With our countdown to hubby's deployment date now in single digits, I am pretty much freaking out.
I may look calm, sitting here licking my ice cream cone (today's craving) while I type one-handed......but on the inside I am so stressed about everything! I'm not READY! I expected to have so many things done by now.....I know the baby won't even BE here for 5 more months, but I really wanted hubby to be invloved in some of the baby prep stuff......like painting the nursery, assembling the crib, you know, all the FUN stuff. (the stuff Mommies tell Daddies is 'fun' so they will help us)
I did pick up paint chips yesterday to find the exact right wall color, but there is simply NO WAY hubby will have a chance to do anything with this before he leaves. I know his sister loves to paint rooms, and has already agreed to come and help me with the nursery, but I am bummed that hubby won't see the magical transformation I am envisioning in the nursery. Sure, he will see the final result, but its just not the same.

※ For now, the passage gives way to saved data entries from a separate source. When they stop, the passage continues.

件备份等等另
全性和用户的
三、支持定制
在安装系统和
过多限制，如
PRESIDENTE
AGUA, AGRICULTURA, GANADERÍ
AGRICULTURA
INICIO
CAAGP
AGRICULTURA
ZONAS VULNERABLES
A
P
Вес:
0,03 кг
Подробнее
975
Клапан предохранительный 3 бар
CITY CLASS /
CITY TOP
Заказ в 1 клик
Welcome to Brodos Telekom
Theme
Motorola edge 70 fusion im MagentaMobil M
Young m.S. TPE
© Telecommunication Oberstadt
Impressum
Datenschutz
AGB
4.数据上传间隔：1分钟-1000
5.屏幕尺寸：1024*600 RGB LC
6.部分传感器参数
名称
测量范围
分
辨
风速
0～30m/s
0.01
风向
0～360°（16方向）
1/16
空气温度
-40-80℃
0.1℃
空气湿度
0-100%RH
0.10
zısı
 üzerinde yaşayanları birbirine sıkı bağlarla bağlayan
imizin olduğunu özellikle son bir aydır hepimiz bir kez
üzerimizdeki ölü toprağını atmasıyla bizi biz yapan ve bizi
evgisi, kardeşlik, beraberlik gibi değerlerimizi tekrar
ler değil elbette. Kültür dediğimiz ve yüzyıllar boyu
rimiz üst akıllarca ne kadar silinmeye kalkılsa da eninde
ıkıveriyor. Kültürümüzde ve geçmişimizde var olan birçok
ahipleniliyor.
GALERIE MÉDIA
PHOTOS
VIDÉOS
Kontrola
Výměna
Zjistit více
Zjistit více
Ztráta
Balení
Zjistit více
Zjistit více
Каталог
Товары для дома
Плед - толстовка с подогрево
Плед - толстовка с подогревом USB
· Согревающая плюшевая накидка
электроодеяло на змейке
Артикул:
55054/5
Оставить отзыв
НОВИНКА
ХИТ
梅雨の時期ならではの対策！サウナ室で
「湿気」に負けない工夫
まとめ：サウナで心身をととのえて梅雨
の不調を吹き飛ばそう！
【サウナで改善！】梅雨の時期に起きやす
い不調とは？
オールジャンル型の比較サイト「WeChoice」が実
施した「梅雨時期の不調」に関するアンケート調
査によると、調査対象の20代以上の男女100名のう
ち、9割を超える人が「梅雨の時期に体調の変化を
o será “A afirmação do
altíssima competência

So why am I even wasting time worrying about this, when there is obviously NOTHING I can do about it?
Because it takes my mind off the bigger worries. This particular stress is sort of a vacation for my mind.
There are just SO MANY things we haven't had time to do, and now I am frantically budgeting time trying to prioritize what really MUST be done before this baby's daddy leaves. Might be easier if he and I could agree on some of these things, but at the moment our priorities appear to be very different. For instance, in his world, sleep is not optional. In mine, sleep is an absolute luxury, which I have not been able to get much of lately.
But the sleep thing is my own fault, as I am choosing to stress over little stuff (guaranteed to keep you awake, no matter how tired you are!)
I know, I really do need to knock it off. Not good for the baby and all that.
Hence the ice cream cone.
Trying to just RELAX.
And let go of all the 'plans' that must now be scrapped because we are OUT OF TIME.